Vancouver’s Chinatown neighbourhood has a storied, hard-fought past, and residents are now fighting yet again to secure its future.
It’s a struggle echoing across North America, a documentary showing soon in Vancouver details.
Historic Chinatowns in Vancouver, Montreal, Toronto and New York are fighting for the space to define themselves in Karen Cho’s Big Fight in Little Chinatown, which will be screened in Vancouver’s Documentary Film Festival on Thursday.
“People don’t sit there and watch gentrification happen to their community,” Cho, a Chinese Canadian filmmaker, told CBC’s North by Northwest on Monday.
“It was important for me to find those pockets of resilience and resistance.”
‘Active erasure’
Cho grew-up in Montreal, where Chinatown was both the setting and a central character in her personal life and early documentary work.
In recent years, Cho became concerned by the rising real estate prices, gentrification and city planning she observed eroding the important presence of Chinatowns in Montreal and elsewhere.
Early in the filming process in March 2020, she attended a gathering of Chinatowns against displacement in New York City, just days before COVID-19 was declared a pandemic.
The pandemic brought a swell of anti-Asian racism and violence as multi-generational family businesses shuttered and residents, many of them seniors, were displaced by gentrification.
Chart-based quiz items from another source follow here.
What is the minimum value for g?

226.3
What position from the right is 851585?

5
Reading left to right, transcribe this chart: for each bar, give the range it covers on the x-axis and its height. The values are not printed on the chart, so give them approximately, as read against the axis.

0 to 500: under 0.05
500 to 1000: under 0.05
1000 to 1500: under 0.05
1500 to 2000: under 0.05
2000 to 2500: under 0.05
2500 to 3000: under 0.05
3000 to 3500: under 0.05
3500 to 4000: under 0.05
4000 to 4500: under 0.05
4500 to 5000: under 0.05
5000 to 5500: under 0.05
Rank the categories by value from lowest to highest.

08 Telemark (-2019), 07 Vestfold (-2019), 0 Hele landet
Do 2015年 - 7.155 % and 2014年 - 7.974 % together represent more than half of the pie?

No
“How COVID played out so brutally in so many Chinatowns also really gave a kind of sense of urgency to the storytelling,” said Cho.
Chinatown is not a museum: filmmaker
A major challenge has been pushing back against the notion Chinatowns are relics of the past to preserve rather than dynamic, evolving communities in need of space to flourish and change.
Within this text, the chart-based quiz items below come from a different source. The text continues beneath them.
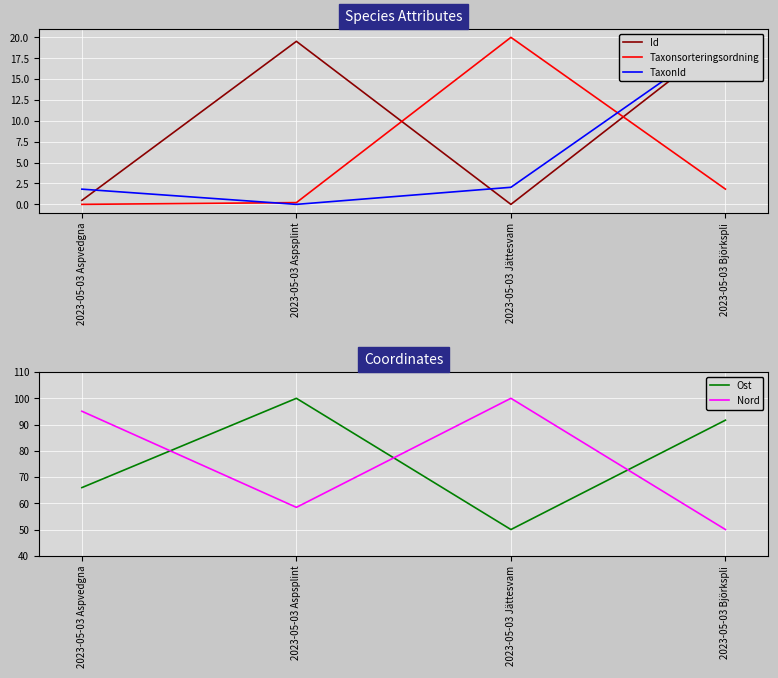

True or false: Taxonsorteringsordning has more than 2 interior local peaks.

False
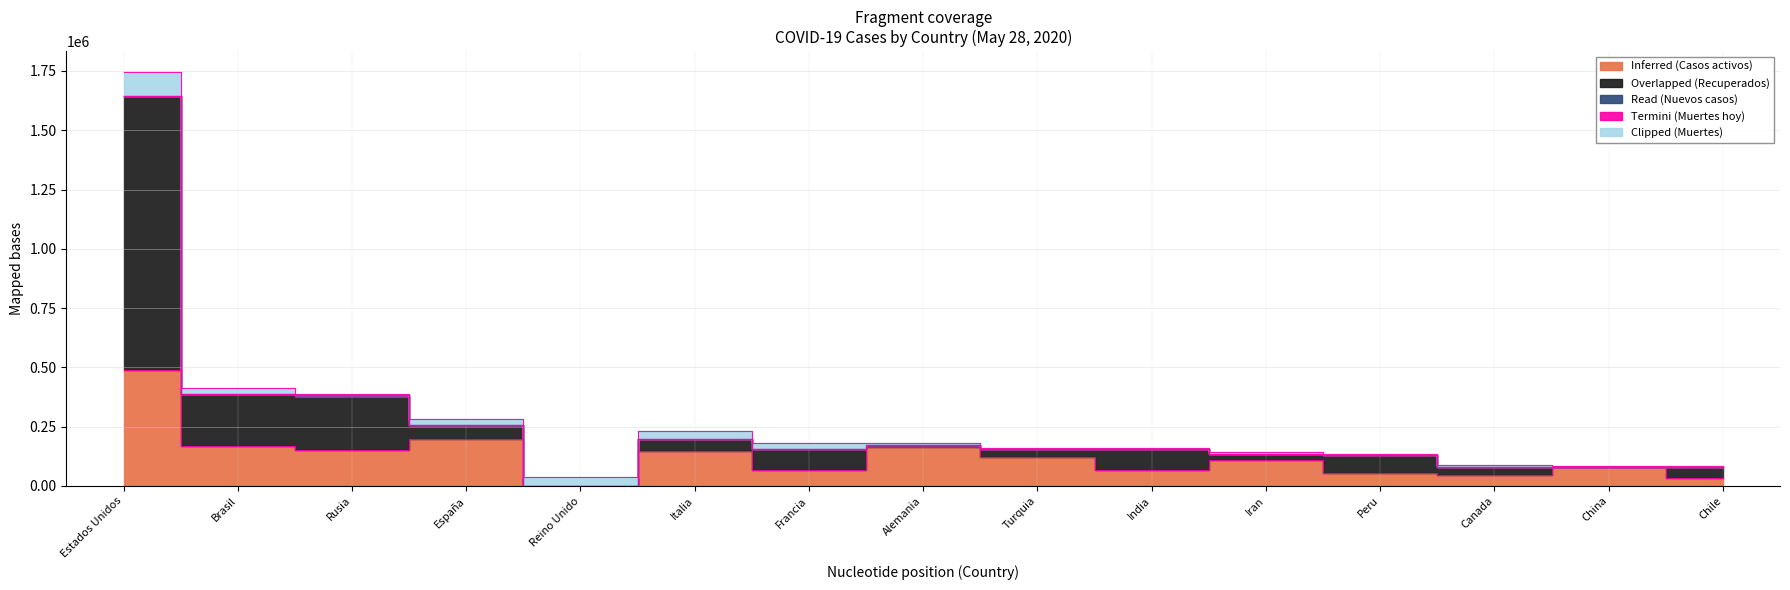

At how many categories does at least one series exceed 610445?

1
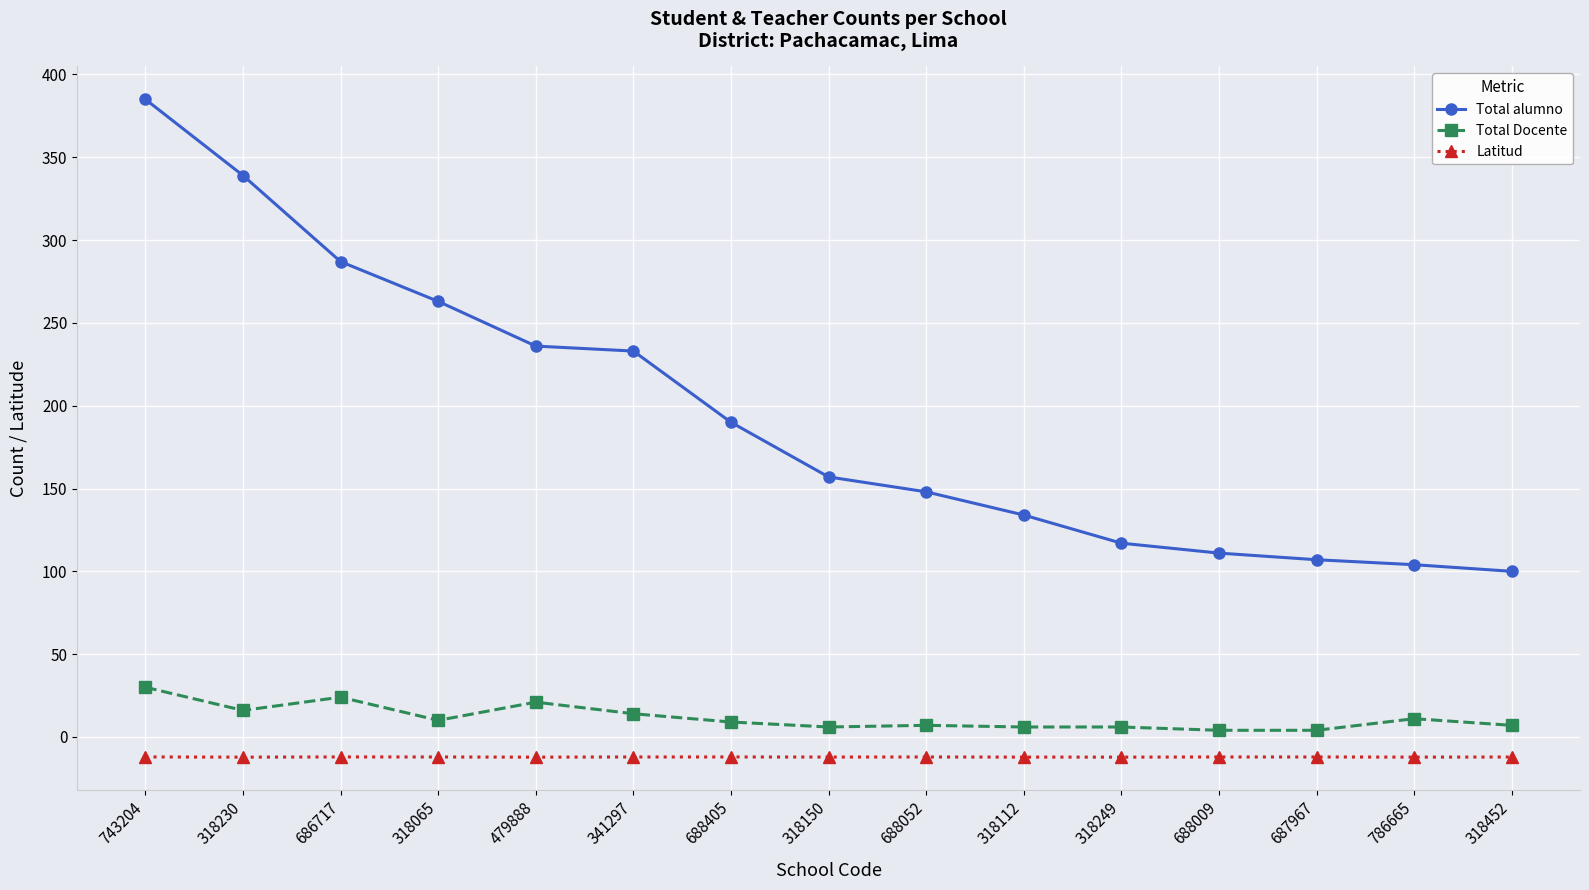

True or false: Total alumno and Total Docente intersect in this chart.

False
“Change does occur and that one needs to have an openness for change … but yet at the same time, there is this, I think, tremendous power in understanding where you’ve come from and kind of building towards that future,” said Andy Yan, director of Simon Fraser University’s City Program.
Decisions about Chinatown’s fate Vancouver have been city-defining, with advocacy to protect the neighbourhood eventually halting the expanded viaduct project in the 1970s, though the project had already destroyed the historic Black neighbourhood Hogan’s Alley.
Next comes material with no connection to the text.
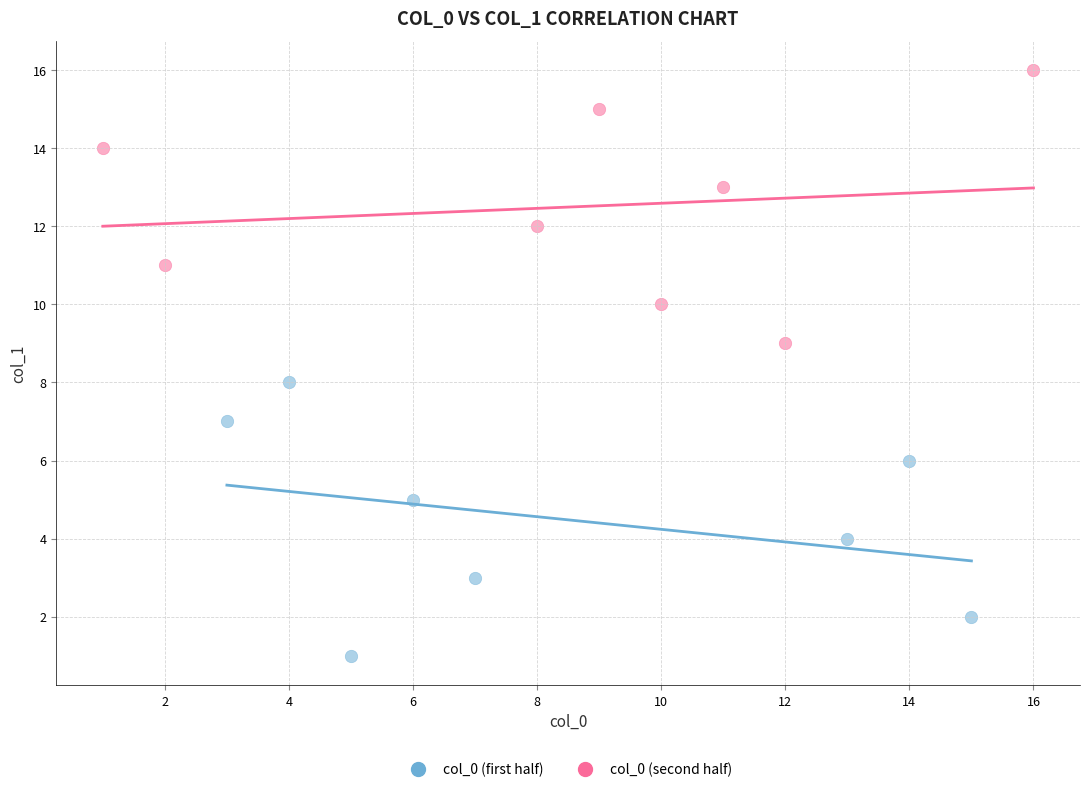

Which series reaches the maximum Y coordinate?

col_0 (second half)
But despite it being Canada’s largest, the fight for Chinatown is still fierce, says Yan. The disappearance of what once was Canada’s third-largest Chinatown in Cumberland is a sharp reminder of the high stakes.
Income inequality, high rents and real estate development, graffiti and petty crimes have all worsened during COVID-19, often pushing out the most vulnerable seniors, low-income people and some iconic family businesses.
The work to resist is happening around the tables and behind the counters of iconic businesses of Vancouver’s Chinatown, like Kam Wai Dim Sum 金威點心 and Hon Hsing Athletic Club 雲高華漢升體育, whose owners are featured in the film alongside Yan.
City council and the federal government recently committed nearly $2.8 million to revitalization efforts including graffiti removal, lower and standardized parking rates and a public washroom at Main and Hastings Streets to serve the neighbouring Downtown Eastside.
But Chinatown is not just a museum to keep clean or a place to buy things, Yan and Cho stressed.
It is a vibrant, human-scale tapestry of connections that make it important to the city and its residents, Chinese Canadian or not, they said.
“It’s about the cities and neighbourhoods we build and can be building,” said Yan, whose grandfather first arrived in Chinatown 100 years ago.
“Chinatown’s cultural heritage is really a key to unlocking its future,” said Cho. “And there is a lot of vibrancy and a lot of future to be had.”